Like most European democracies, Israel’s constitutional protection of speech has long been narrower than America’s. One example is that speech restraints have long been used against right-wing groups. Just recently, a prominent right-wing activist has been prosecuted for “insulting a public official,” after denouncing those responsible for expelling Jewish families from Gaza in 2005. In recent weeks, police have arrested several rabbis for authoring or endorsing obscure treatises of religious law that discuss (allegedly too leniently) the permissibility of killing enemy civilians in wartime...

...Israel’s current practice is clearly well within the limits of an open democracy. Singling out Israel for laws that are identical to, or just as restrictive as, laws on the books in America and Europe manifests the very problem that exists with the boycotts themselves – the application of an entirely different set of standards to Israel than to the rest of the free world.

Kontorovich makes an extremely compelling case that Israel's new law is completely in line with the range of speech laws exemplified by many democratic countries. I, for one, am convinced that it is completely unfair to claim that Israel is undemocratic for passing this law.

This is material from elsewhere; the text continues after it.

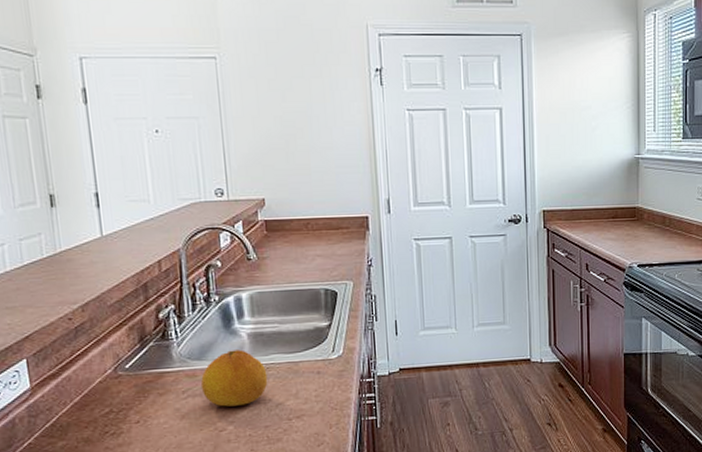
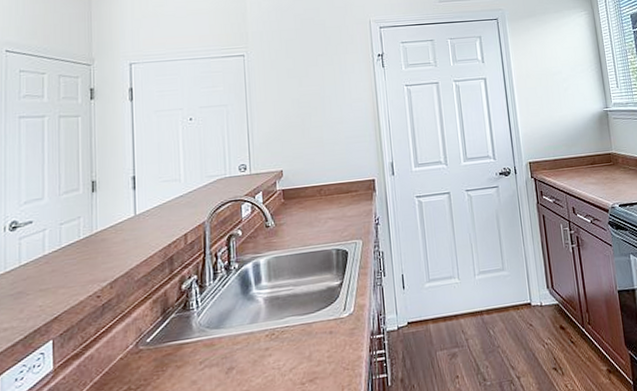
fruit: present [200,349,268,407] -> none [217,315,282,376]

That being said, the law remains a terrible idea. Kontorovich is right that Israel is being held to a risible double standard, but the answer isn't to lower the standard of freedom for Israel, it is to raise the standard of freedom for everyone else. Other democracies with restrictive speech laws, including Europe, Canada and others, should pass new laws permitting the expression of any opinion, even offensive and harmful opinions, because that's the right thing to do. The goal shouldn't be matching precedent, it should be doing what is right.

The dodge of right and wrong by fleeing to precedent is a common pattern when Israel is unfairly singled out (i.e., depressingly frequently): critics point out something Israel has done wrong, and Israel's defenders immediately shout to the high heavens that every other country does it and nobody ever complains, and that's unfair in a very sinister way.

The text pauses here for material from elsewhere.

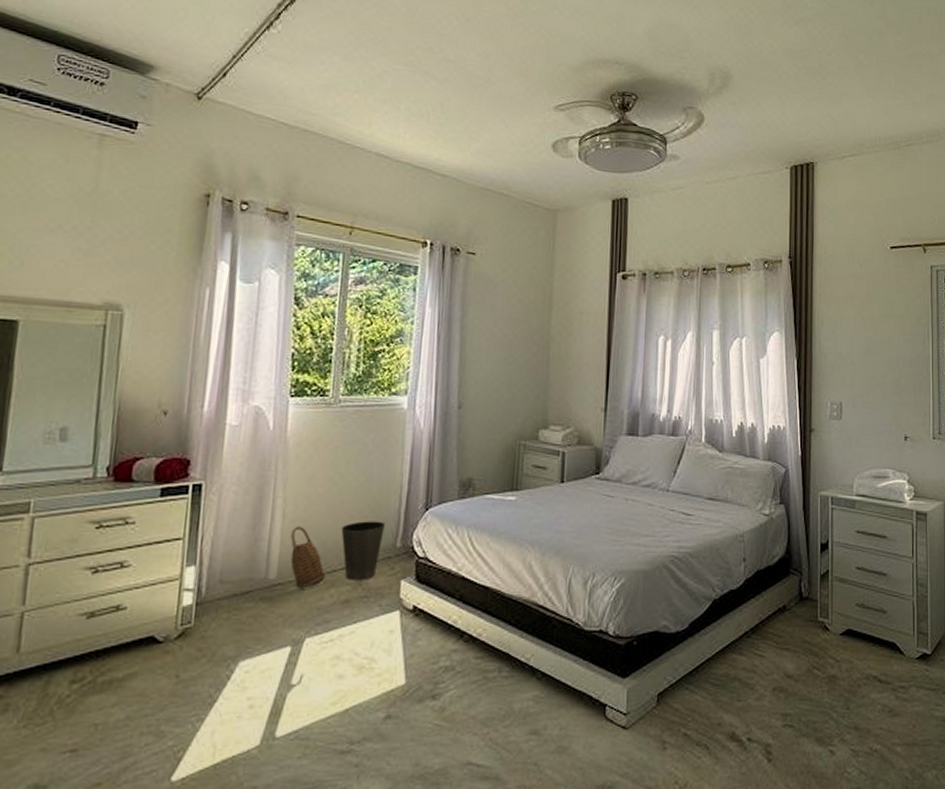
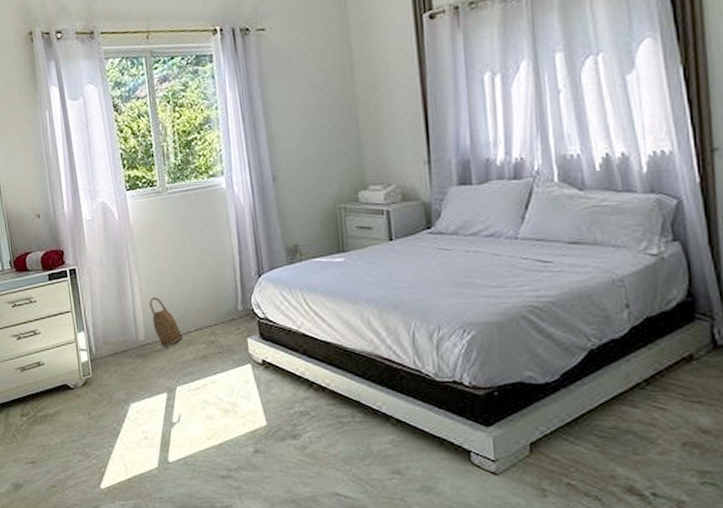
waste basket: present [341,521,385,580] -> none [188,289,226,340]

They're absolutely right: it's monumentally unfair, and often sinister, and the use of the double standard as a stealth weapon in the PR war against Israel must be exposed and combated. That important conversation, however, (the one about fairness and double standards) ought to be separate from conversations about specific criticisms of specific actions. Responding to a specific criticism by pointing to the double standard is a dodge, and a mistake.

When it comes to a specific criticism, the crux of the matter is always this: either the action Israel did was wrong, or it's right. If the action was right, then the double standard is a red herring; respond to criticism by demonstrating that the action was right. If the action was wrong, then the double standard remains a red herring; respond to the criticism by acknowledging that the action was wrong, and figure out how to fix it.

In the case of this anti-boycott law, the idea that the state can stop people from advocating that their fellow citizens use their purchasing power to make a political statement is just wrong, even if that political statement is despicable. If freedom of speech means anything, it means freedom of advocacy.